=== What the task requires ===
Continue the guide to Scrapy's HTTP cache from where it stops.

=== Exercise text ===

__________________________________________________

When I first started building spiders, I'd test them by running them over and over. Each time I tweaked a selector, I'd run the spider again. Hit the website again. Download the same pages again.
After my 50th run in one day, I realized something: I was being a terrible internet citizen. I was hammering some poor website with hundreds of requests just because I couldn't write a CSS selector properly.
Then I discovered Scrapy's HTTP cache. Game changer. Now when I test my spiders, they fetch pages once and reuse the cached responses. Faster testing. No guilt. No getting blocked.
Let me show you how to use caching properly.
What Is HTTP Cache?
Think of HTTP cache like a photocopy machine for webpages.
Without cache:
- Run spider → Downloads page
- Fix selector → Run again → Downloads same page again
- Fix another thing → Run again → Downloads same page AGAIN
You're downloading the exact same page multiple times. Wasteful. Slow. Annoying to the website.
With cache:
- Run spider → Downloads page → Saves a copy
- Fix selector → Run again → Uses saved copy (no download!)
- Fix another thing → Run again → Still using saved copy
You download once, test infinite times. The website only sees one request.
Enabling Cache (The One-Liner)
Add this to your settings.py:
HTTPCACHE_ENABLED = True
That's it. Seriously. Scrapy now caches everything.
Run your spider:
scrapy crawl myspider
The first run downloads pages normally. Check your project folder, you'll see a new .scrapy/httpcache/myspider/ directory. That's where cached pages live.
Run it again:
scrapy crawl myspider
This time? Lightning fast. No actual HTTP requests. Everything comes from cache.
How Cache Works (The Simple Explanation)
When you enable cache, here's what happens:
- First request: Spider asks for a URL
- Cache checks: "Do I have this page already?"
- Cache miss: Nope, don't have it
- Download: Fetch from website
- Store: Save response to cache
- Return: Give response to spider
Next time you request the same URL:
- Request: Spider asks for same URL
- Cache checks: "Do I have this page?"
- Cache hit: Yes! Found it
- Return: Give cached response (no download!)
Simple. Fast. Efficient.

__________________________________________________

=== Information supplied ===

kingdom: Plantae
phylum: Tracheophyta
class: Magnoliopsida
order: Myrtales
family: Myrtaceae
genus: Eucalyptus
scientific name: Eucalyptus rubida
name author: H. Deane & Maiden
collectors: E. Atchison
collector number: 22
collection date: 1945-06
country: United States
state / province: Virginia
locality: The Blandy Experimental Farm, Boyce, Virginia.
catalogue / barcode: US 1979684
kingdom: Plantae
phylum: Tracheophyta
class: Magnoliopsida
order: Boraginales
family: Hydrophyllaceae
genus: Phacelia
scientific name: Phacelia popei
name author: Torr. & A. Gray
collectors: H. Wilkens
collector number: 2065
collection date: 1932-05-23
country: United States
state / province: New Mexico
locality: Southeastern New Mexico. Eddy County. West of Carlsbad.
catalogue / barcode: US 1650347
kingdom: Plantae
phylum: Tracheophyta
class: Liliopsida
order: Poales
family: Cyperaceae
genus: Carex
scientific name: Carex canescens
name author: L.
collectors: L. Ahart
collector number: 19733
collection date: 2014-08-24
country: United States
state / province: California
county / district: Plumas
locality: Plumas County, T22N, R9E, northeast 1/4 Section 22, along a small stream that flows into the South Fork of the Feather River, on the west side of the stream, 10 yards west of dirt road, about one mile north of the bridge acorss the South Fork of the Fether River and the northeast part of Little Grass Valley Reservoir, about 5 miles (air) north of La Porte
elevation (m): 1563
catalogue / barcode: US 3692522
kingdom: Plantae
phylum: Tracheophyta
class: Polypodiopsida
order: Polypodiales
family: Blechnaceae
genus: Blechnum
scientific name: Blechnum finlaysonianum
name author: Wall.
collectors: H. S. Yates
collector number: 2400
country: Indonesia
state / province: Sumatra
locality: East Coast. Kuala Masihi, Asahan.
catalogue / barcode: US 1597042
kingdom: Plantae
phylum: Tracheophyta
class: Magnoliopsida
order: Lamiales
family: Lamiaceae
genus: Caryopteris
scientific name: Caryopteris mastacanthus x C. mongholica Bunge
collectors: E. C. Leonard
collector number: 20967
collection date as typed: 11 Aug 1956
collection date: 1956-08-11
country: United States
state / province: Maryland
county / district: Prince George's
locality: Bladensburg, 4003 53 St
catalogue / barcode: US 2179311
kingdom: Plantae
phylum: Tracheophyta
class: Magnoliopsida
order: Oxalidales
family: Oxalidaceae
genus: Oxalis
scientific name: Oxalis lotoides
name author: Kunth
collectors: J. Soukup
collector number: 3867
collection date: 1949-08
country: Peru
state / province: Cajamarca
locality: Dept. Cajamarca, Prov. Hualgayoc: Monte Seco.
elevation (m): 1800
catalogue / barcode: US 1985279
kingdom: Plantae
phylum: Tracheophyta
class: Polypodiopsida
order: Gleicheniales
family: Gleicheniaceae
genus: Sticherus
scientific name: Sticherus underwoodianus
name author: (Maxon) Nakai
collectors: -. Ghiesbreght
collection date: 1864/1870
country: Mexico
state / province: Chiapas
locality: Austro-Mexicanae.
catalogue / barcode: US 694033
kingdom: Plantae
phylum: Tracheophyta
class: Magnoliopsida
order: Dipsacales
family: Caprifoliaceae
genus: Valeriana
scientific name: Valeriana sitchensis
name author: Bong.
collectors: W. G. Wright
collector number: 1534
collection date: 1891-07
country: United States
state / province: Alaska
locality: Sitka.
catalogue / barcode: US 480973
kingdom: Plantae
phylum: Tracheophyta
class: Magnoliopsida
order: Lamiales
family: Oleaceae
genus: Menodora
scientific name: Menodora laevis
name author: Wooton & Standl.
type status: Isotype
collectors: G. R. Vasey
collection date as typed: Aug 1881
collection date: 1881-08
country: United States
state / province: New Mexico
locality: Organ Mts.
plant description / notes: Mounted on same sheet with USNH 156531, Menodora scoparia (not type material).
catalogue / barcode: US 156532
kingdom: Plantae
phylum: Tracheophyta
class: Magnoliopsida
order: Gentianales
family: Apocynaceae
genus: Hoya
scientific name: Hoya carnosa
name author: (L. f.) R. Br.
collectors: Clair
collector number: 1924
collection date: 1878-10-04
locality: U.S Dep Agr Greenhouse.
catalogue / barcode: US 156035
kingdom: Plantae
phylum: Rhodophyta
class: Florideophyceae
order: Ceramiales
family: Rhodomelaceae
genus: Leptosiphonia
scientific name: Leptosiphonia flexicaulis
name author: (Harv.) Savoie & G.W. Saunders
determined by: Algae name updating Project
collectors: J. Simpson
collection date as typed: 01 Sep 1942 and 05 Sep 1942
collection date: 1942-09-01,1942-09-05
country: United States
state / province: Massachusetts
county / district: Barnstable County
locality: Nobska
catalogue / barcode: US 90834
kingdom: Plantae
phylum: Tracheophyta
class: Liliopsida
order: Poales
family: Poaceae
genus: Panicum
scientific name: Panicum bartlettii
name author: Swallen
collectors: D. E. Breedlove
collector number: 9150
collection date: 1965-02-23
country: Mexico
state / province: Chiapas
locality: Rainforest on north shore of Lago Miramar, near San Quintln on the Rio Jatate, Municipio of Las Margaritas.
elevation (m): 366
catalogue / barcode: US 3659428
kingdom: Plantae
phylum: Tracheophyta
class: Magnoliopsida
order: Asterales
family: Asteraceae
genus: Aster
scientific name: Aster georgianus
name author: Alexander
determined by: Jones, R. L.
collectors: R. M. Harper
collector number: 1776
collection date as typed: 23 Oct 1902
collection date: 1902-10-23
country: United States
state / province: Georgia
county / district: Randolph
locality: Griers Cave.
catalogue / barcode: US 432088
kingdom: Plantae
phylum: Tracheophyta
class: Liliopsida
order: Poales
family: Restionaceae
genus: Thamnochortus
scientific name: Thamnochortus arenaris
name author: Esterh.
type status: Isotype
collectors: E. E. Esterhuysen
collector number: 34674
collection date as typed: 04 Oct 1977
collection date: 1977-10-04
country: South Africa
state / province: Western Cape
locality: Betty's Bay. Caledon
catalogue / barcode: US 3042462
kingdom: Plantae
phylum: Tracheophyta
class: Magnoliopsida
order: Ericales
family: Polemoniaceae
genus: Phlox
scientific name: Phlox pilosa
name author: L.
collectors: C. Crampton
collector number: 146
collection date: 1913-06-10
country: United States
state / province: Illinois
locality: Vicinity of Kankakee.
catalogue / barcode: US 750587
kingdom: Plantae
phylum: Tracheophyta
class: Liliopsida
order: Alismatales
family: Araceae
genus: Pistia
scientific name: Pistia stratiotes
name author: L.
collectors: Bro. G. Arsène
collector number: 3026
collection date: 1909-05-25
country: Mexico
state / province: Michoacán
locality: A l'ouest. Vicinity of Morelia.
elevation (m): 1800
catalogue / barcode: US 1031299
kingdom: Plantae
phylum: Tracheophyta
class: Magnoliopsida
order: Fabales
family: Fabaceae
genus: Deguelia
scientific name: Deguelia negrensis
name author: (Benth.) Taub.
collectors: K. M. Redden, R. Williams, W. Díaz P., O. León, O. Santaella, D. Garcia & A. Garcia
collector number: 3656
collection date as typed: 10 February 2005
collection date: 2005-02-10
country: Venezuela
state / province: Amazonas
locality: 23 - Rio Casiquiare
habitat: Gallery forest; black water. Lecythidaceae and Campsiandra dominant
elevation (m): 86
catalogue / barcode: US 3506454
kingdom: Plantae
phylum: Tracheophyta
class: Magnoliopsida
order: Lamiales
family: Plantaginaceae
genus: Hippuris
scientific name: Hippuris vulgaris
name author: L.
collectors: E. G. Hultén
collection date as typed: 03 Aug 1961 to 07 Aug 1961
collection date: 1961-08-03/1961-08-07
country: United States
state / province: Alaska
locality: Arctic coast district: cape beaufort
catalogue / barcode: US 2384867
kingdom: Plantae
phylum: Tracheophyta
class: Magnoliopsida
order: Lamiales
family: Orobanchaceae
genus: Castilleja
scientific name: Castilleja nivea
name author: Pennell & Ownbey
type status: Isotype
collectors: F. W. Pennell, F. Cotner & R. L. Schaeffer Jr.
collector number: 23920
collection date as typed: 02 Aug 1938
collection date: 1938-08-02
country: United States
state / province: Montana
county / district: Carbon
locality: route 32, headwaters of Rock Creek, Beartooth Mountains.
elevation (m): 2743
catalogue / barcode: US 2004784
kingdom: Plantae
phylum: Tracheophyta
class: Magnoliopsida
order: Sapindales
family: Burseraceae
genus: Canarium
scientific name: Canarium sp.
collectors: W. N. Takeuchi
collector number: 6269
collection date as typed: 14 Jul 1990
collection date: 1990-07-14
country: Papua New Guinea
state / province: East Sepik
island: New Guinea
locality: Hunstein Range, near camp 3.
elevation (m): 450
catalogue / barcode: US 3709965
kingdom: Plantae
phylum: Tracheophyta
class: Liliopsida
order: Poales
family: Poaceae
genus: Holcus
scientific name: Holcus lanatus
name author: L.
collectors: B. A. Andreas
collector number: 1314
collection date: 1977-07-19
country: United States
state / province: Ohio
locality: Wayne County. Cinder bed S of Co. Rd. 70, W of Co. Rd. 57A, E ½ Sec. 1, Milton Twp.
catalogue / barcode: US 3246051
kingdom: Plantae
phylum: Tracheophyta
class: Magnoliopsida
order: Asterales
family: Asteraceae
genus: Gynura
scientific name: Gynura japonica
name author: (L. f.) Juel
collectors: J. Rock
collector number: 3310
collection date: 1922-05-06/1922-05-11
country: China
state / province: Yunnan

__________________________________________________

=== Exercise response ===
Basic Cache Settings
How Long to Keep Cache
By default, cache never expires. Keep it forever. But you can set an expiration:
# settings.py
HTTPCACHE_ENABLED = True
HTTPCACHE_EXPIRATION_SECS = 86400 # 24 hours in seconds
After 24 hours, cached pages get re-downloaded.
When to use expiration:
- Scraping news sites (content changes daily)
- Product prices (change frequently)
- Any dynamic content
When NOT to use expiration:
- Development (you want pages to stay cached)
- Scraping static content
- Historical data that doesn't change
Where to Store Cache
By default, cache goes in .scrapy/httpcache/. Change it:
# settings.py
HTTPCACHE_ENABLED = True
HTTPCACHE_DIR = 'my_custom_cache'
Now cache goes in my_custom_cache/ instead.
Ignore Certain Status Codes
Don't cache errors:
# settings.py
HTTPCACHE_ENABLED = True
HTTPCACHE_IGNORE_HTTP_CODES = [404, 500, 502, 503]
404s and 500s won't be cached. Makes sense. You don't want to cache broken pages.
Cache Policies (Two Flavors)
Scrapy has two cache policies: Dummy and RFC2616.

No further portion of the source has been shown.